Herein we present Gene-Collector, a method for multiplex amplification of nucleic acids. The procedure has been employed to successfully amplify the coding sequence of 10 human cancer genes in one assay with uniform abundance of the final products. Amplification is initiated by a multiplex PCR in this case with 170 primer pairs. Each PCR product is then specifically circularized by ligation on a Collector probe capable of juxtapositioning only the perfectly matched cognate primer pairs. Any amplification artifacts typically associated with multiplex PCR derived from the use of many primer pairs such as false amplicons, primer-dimers etc. are not circularized and degraded by exonuclease treatment. Circular DNA molecules are then further enriched by randomly primed rolling circle replication. Amplification was successful for 90% of the targeted amplicons as seen by hybridization to a custom resequencing DNA micro-array. Real-time quantitative PCR revealed that 96% of the amplification products were all within 4-fold of the average abundance.
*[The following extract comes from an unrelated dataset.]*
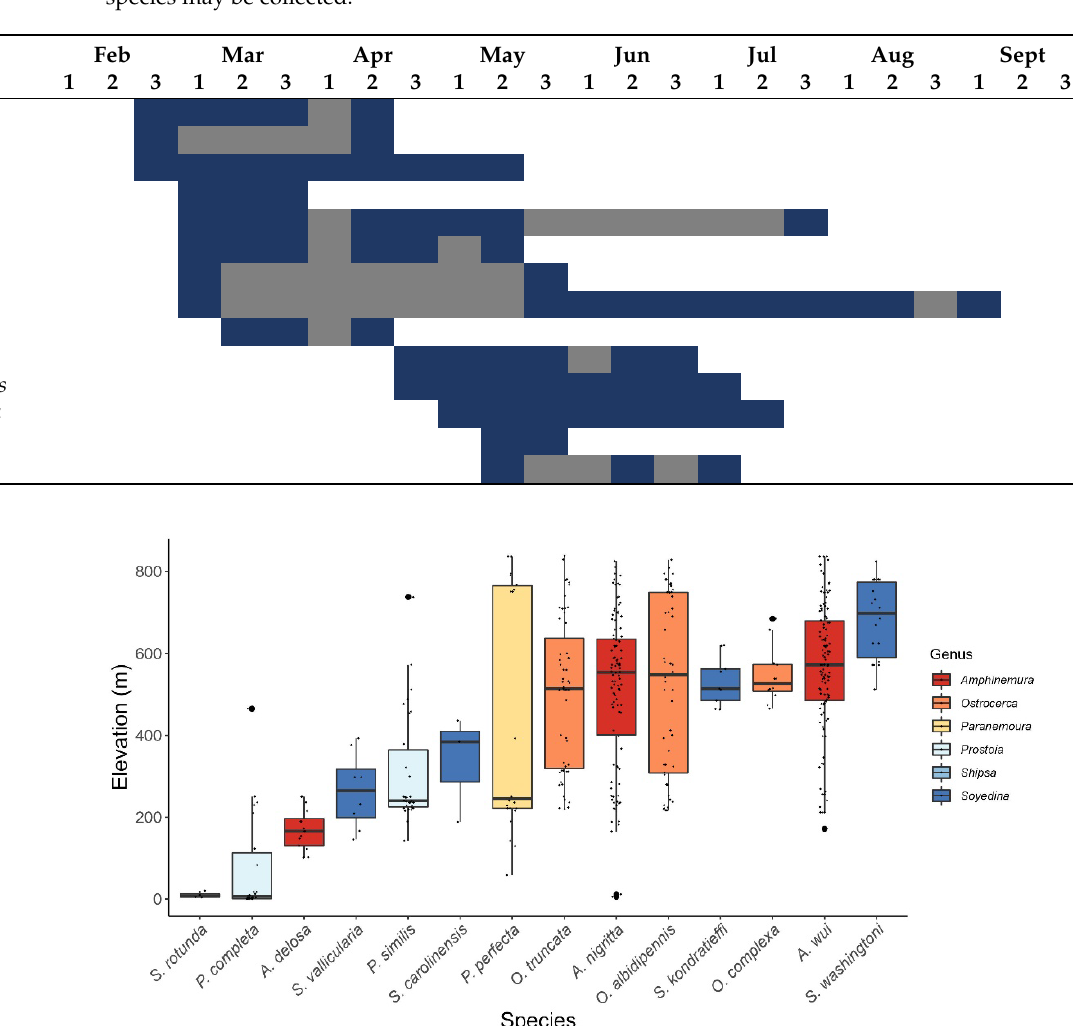
species may be collected.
Gene-Collector has utility for numerous applications such as high throughput resequencing, SNP analyses, and pathogen detection.

Figure 1.

Principles of Gene-Collector. (A) A multiplex PCR is carried out using target specific primer pairs, generating both correct and incorrect products. For clarity, only three of the 170 primer pairs are shown and are color coded. (B) Guided by the collector probe, targets that contain matched primer pairs are circularized, leaving non-cognate products linear and thus susceptible to exonuclease degradation. In detail, (I) a collector probe contains complementary sequences to a cognate primer pair (orange). (II) The collector probe and the DNA ligase enable circularization of correctly amplified targets. (C) A universal amplification is then carried out using a randomly primed rolling circle amplification, generating a final product of concatemers of correct target sequences.

Figure 2.

Evenness measurements of the various stages of the Gene-Collector process assessed by quantitative PCR. A subset of 48 targets, all successfully amplified according to the resequencing array, was chosen to represent the overall variation in amplification efficiency. The starting material of human genomic DNA, assumed to be perfectly uniform, is compared to the evenness after the multiplex PCR, the ligation and exonuclease treatment and finally the rolling circle amplified material. The Y-axis represents a log-scale with deviations from 1 being relative differences from the average abundance. No compensation for differences in real-time PCR efficiency between reactions was used. However, the genomic DNA starting material represents a measure of this variation and the general imprecision of the real-time PCRs. Here, 96% of the final amplicons analyzed was no less than one-fourth of the average abundance.